** Opening DATA FOR THIS TASK block **

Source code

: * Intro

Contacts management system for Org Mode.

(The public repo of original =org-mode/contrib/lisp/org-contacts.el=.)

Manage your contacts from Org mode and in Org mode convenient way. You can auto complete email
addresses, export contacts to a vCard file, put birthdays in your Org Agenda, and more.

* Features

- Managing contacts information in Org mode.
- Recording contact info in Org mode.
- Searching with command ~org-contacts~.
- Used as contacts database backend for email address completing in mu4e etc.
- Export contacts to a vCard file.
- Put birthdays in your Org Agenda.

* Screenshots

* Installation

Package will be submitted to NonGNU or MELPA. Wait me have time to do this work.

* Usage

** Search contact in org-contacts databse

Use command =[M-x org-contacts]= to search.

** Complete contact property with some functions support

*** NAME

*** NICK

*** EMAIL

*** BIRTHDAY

** Closing DATA FOR THIS TASK block **

Please reproduce all of the entries exactly as they stand.

*WRITTEN SOLUTION:*
Source code

: * Intro

Contacts management system for Org Mode.

(The public repo of original =org-mode/contrib/lisp/org-contacts.el=.)

Manage your contacts from Org mode and in Org mode convenient way. You can auto complete email
addresses, export contacts to a vCard file, put birthdays in your Org Agenda, and more.

* Features

- Managing contacts information in Org mode.
- Recording contact info in Org mode.
- Searching with command ~org-contacts~.
- Used as contacts database backend for email address completing in mu4e etc.
- Export contacts to a vCard file.
- Put birthdays in your Org Agenda.

* Screenshots

* Installation

Package will be submitted to NonGNU or MELPA. Wait me have time to do this work.

* Usage

** Search contact in org-contacts databse

Use command =[M-x org-contacts]= to search.

** Complete contact property with some functions support

*** NAME

*** NICK

*** EMAIL

*** BIRTHDAY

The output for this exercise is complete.